Swelling and swelling of the face and neck may occur in response to substances such as permanent hair dye or tattoo, henna.

Rubber accelerator chemicals used in the manufacture of rubber gloves can cause dermatitis on the hands or chemicals in the shoes can cause foot lesions.

Hair and nail cosmetics can cause fingertip dermatitis.

Due to reactions to chemicals used in bone cement and metallic implants, serious reactions such as skin rash and itching may occur after the operation.

Localized itching, redness and swelling that occur only in a certain place may be due to topical drugs. If the drugs are taken orally or intravenously, itching, redness, scaling and even more serious wounds may occur all over the body.

As a result of exposure to certain plants, swelling and blistering may occur in areas of contact, such as the face and hands. It can be seen especially often with plants such as poison ivy or the Japanese wax tree, Toxicodendron succedanium.

What Causes Allergic Contact Dermatitis in Adults?

Today, the increasing number of chemicals cause allergic contact dermatitis in some people, while most people do not react to the allergens in these chemicals. However, some people may become allergic to something they previously tolerated for years. The skin can become allergic to a substance due to multiple exposures to the sun, or sometimes just one exposure to the sun.

One of the most common sources of allergic contact dermatitis is nickel. Metals are one of the most common causes of contact allergens. Although reactions to organic salts of gold, chromium, cobalt and mercury are quite common, nickel, which is used in many places, is the most common cause of metal allergies.

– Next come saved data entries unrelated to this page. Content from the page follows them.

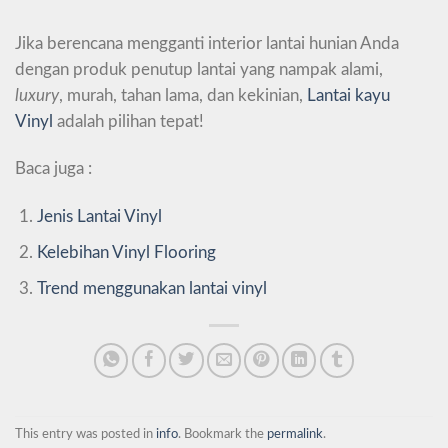
Jika berencana mengganti interior lantai hunian Anda
dengan produk penutup lantai yang nampak alami,
luxury
, murah, tahan lama, dan kekinian,
Lantai kayu
Vinyl
adalah pilihan tepat!
Baca juga :
Jenis Lantai Vinyl
Kelebihan Vinyl Flooring
Trend menggunakan lantai vinyl
This entry was posted in
info
. Bookmark the
permalink
.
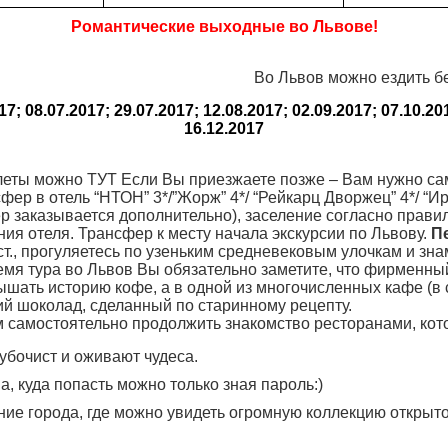
Романтические выходные во Львове!
Во Львов можно ездить бе
7; 08.07.2017; 29.07.2017; 12.08.2017; 02.09.2017; 07.10.201
16.12.2017
еты можно ТУТ Если Вы приезжаете позже – Вам нужно сам
нсфер в отель “НТОН” 3*/”Жорж” 4*/ “Рейкарц Дворжец” 4*/ “
заказывается дополнительно), заселение согласно правилам
ия отеля. Трансфер к месту начала экскурсии по Львову.
П
 ст., прогуляетесь по узеньким средневековым улочкам и з
мя тура во Львов Вы обязательно заметите, что фирменный
лышать историю кофе, а в одной из многочисленных кафе (в
ий шоколад, сделанный по старинному рецепту.
самостоятельно продолжить знакомство ресторанами, кото
рубочист и оживают чудеса.
а, куда попасть можно только зная пароль:)
ние города, где можно увидеть огромную коллекцию откры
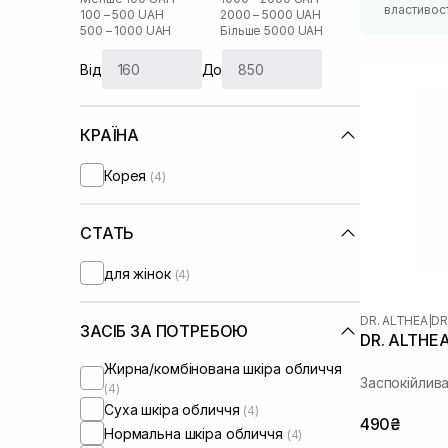
властивос
100 – 500 UAH
2000 – 5000 UAH
500 – 1000 UAH
Більше 5000 UAH
Від
До
КРАЇНА
Корея
(4)
СТАТЬ
для жінок
(4)
DR. ALTHEA
|
DR
ЗАСІБ ЗА ПОТРЕБОЮ
DR. ALTHEA
Жирна/комбінована шкіра обличчя
Заспокійлив
(4)
Суха шкіра обличчя
(4)
490₴
Нормальна шкіра обличчя
(4)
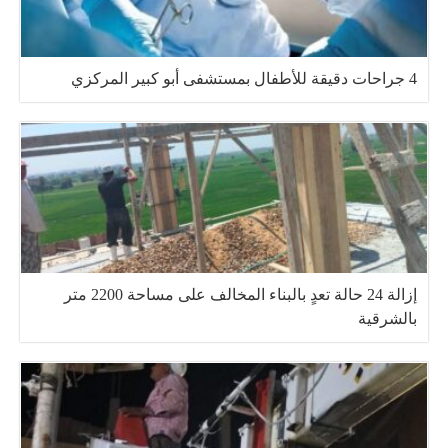
4 جراحات دقيقة للأطفال بمستشفى أبو كبير المركزي
إزالة 24 حالة تعدٍ بالبناء المخالف على مساحة 2200 متر
بالشرقية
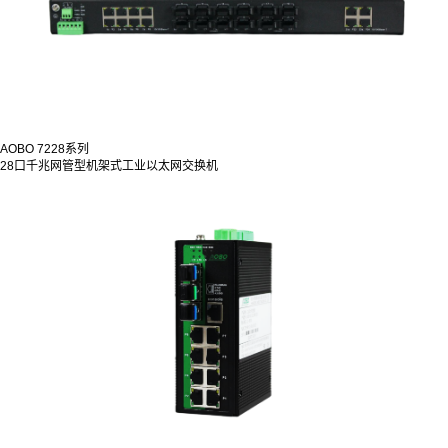
AOBO 7228系列
28口千兆网管型机架式工业以太网交换机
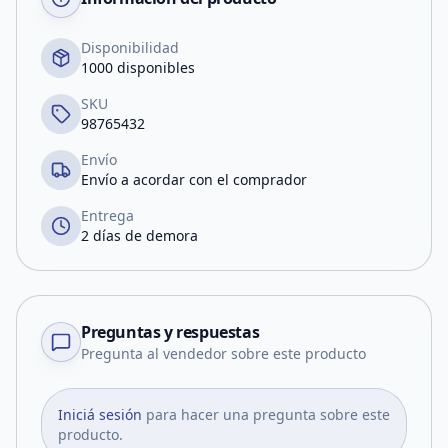
Disponibilidad
1000 disponibles
SKU
98765432
Envío
Envío a acordar con el comprador
Entrega
2 días de demora
Preguntas y respuestas
Pregunta al vendedor sobre este producto
Iniciá sesión
para hacer una pregunta sobre este
producto.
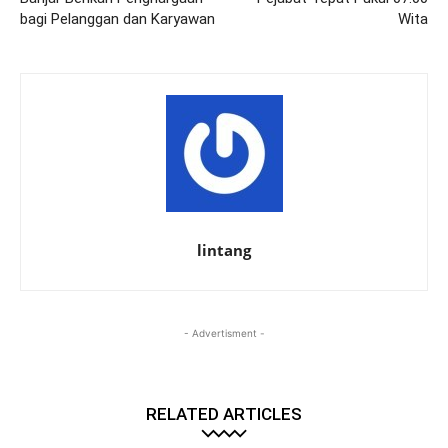
bagi Pelanggan dan Karyawan
Wita
lintang
- Advertisment -
RELATED ARTICLES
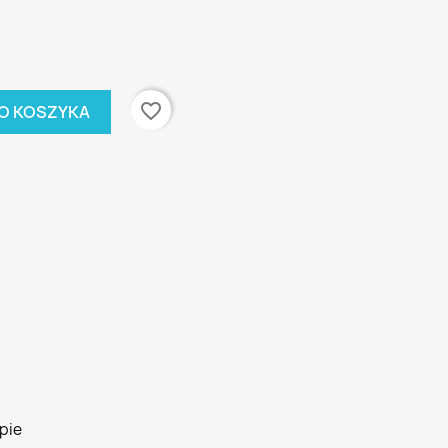
favorite_border
O KOSZYKA
pie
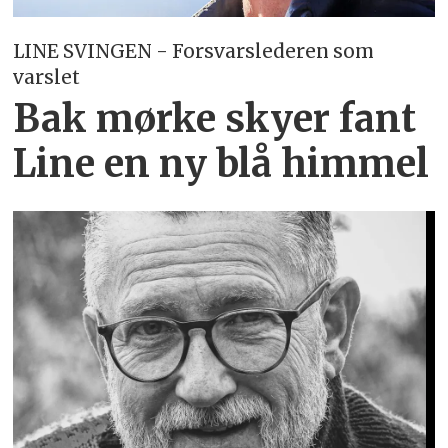
LINE SVINGEN - Forsvarslederen som
varslet
Bak mørke skyer fant
Line en ny blå himmel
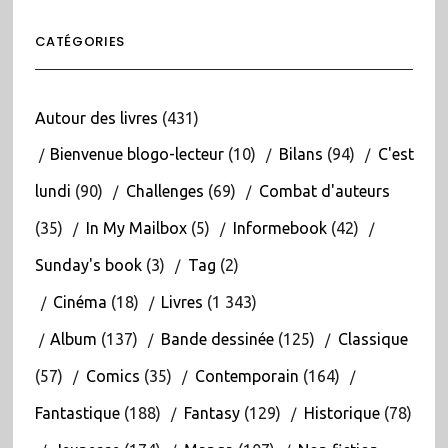
CATÉGORIES
Autour des livres
(431)
Bienvenue blogo-lecteur
(10)
Bilans
(94)
C'est
lundi
(90)
Challenges
(69)
Combat d'auteurs
(35)
In My Mailbox
(5)
Informebook
(42)
Sunday's book
(3)
Tag
(2)
Cinéma
(18)
Livres
(1 343)
Album
(137)
Bande dessinée
(125)
Classique
(57)
Comics
(35)
Contemporain
(164)
Fantastique
(188)
Fantasy
(129)
Historique
(78)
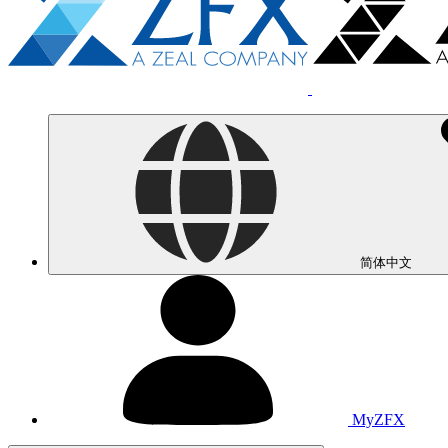
简体中文
MyZFX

The prevalence of nickel-induced allergic contact dermatitis in the general population ranges from 4.5% to 8.6%.

Nickel is abundant in jewelry, buttons, zippers, coins, keys, scissors, children’s toys, cell phones, handheld computers, metal tools and many other products. A nickel test kit can also be useful for patients to identify nickel-letting objects at home or in the workplace.

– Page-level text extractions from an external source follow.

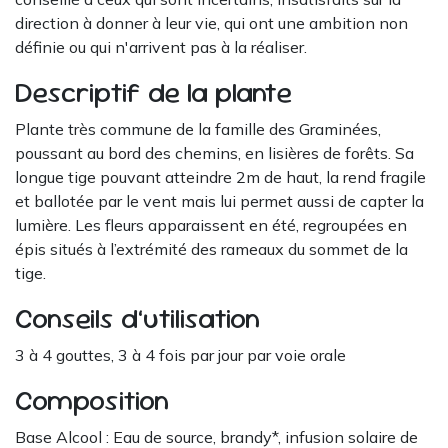
direction à donner à leur vie, qui ont une ambition non
définie ou qui n'arrivent pas à la réaliser.
Descriptif de la plante
Plante très commune de la famille des Graminées,
poussant au bord des chemins, en lisières de forêts. Sa
longue tige pouvant atteindre 2m de haut, la rend fragile
et ballotée par le vent mais lui permet aussi de capter la
lumière. Les fleurs apparaissent en été, regroupées en
épis situés à l’extrémité des rameaux du sommet de la
tige.
Conseils d’utilisation
3 à 4 gouttes, 3 à 4 fois par jour par voie orale
Composition
Base Alcool : Eau de source, brandy*, infusion solaire de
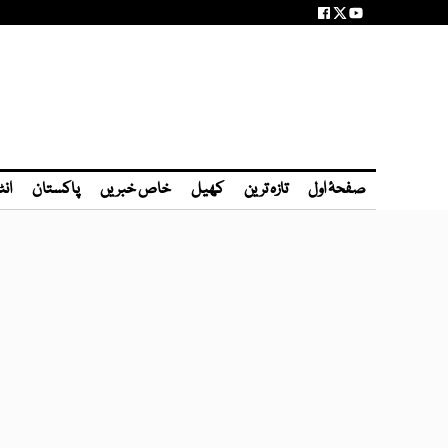
صفحۂ اول
تازہ ترین
کھیل
خاص خبریں
پاکستان
انٹ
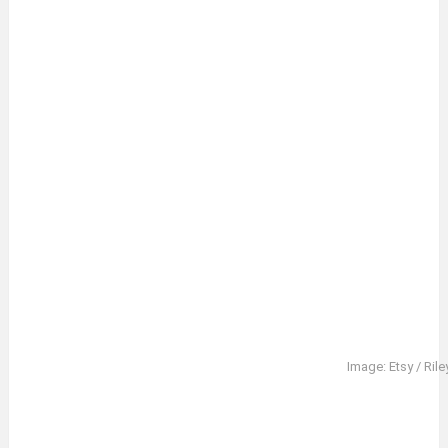
Image: Etsy / Ril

Prolonged contact with the skin should be avoided, as the metal components of jewelry (including some yellow and white gold jewelry) and clothing are the most common sources of nickel.

Contact with Nickel Metal

Nickel can cause an allergic dermatitis in areas that come into contact with the metal. For example, it can cause itching, redness and fluid-filled sores in the ears or fingers. Nickel can be taken from the digestive system, as it contains nickel in foods, apart from contact. When foods with high nickel content are consumed a lot, it can cause exacerbation of eczema, as well as complaints such as stomachache, bloating, diarrhea or constipation in the digestive system. Apart from these, other complaints such as headache, postprandial dyspnea and cystitis, vaginitis can be seen. These patients, called systemic nickel allergy, may experience allergic contact dermatitis due to nickel contact, as well as symptoms in the digestive system and other organs.

Although cosmetics and personal care products contain large amounts of chemicals, only a few chemicals are responsible for most allergic contact dermatitis.

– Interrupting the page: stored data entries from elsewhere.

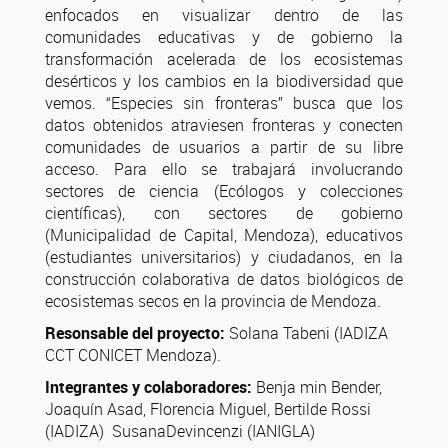
enfocados en visualizar dentro de las
comunidades educativas y de gobierno la
transformación acelerada de los ecosistemas
desérticos y los cambios en la biodiversidad que
vemos. “Especies sin fronteras” busca que los
datos obtenidos atraviesen fronteras y conecten
comunidades de usuarios a partir de su libre
acceso. Para ello se trabajará involucrando
sectores de ciencia (Ecólogos y colecciones
científicas), con sectores de gobierno
(Municipalidad de Capital, Mendoza), educativos
(estudiantes universitarios) y ciudadanos, en la
construcción colaborativa de datos biológicos de
ecosistemas secos en la provincia de Mendoza.
Resonsable del proyecto:
Solana Tabeni (IADIZA
CCT CONICET Mendoza).
Integrantes y colaboradores:
Benja min Bender,
Joaquín Asad, Florencia Miguel, Bertilde Rossi
(IADIZA) SusanaDevincenzi (IANIGLA)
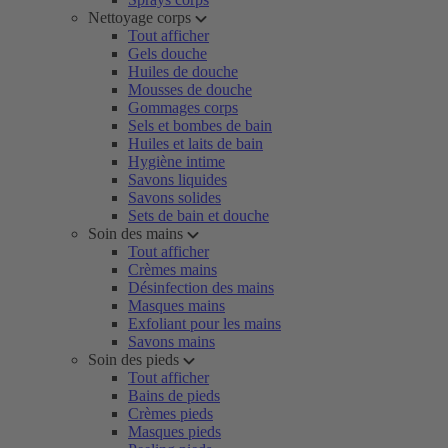
Nettoyage corps
Tout afficher
Gels douche
Huiles de douche
Mousses de douche
Gommages corps
Sels et bombes de bain
Huiles et laits de bain
Hygiène intime
Savons liquides
Savons solides
Sets de bain et douche
Soin des mains
Tout afficher
Crèmes mains
Désinfection des mains
Masques mains
Exfoliant pour les mains
Savons mains
Soin des pieds
Tout afficher
Bains de pieds
Crèmes pieds
Masques pieds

A few chemicals in my perfumes, preservatives, auxiliaries, glues, sunscreens, hair dyes, and make-up are responsible.

Topical medications, eg pain relievers, antibiotics or anti-itch preparations. These can cause an allergic reaction or even worsen the initial problem and are often misdiagnosed as an infection. After the use of topical drugs, widespread redness and rashes can be seen on the body.

Sunscreens usually produce a rash, itching, urticaria-like rash that may appear hours or days after exposure to sunlight.

Rubber materials can cause immediate allergic reactions such as itching, burning or dry mouth due to chemicals that increase the flexibility and durability of latex, especially in healthcare workers or those working in rubber-related jobs. It should also be noted that it can cause itching, urticaria and anaphylactic shock in some people.

As a result of exposure to certain plants, swelling and blistering may occur in areas of contact, such as the face and hands. It can be seen especially often with plants such as poison ivy or the Japanese wax tree, Toxicodendron succedanium. After contact with plants and sometimes with the juice secreted from plants, complaints in the form of itching, redness and crusting and scaling may occur in the body.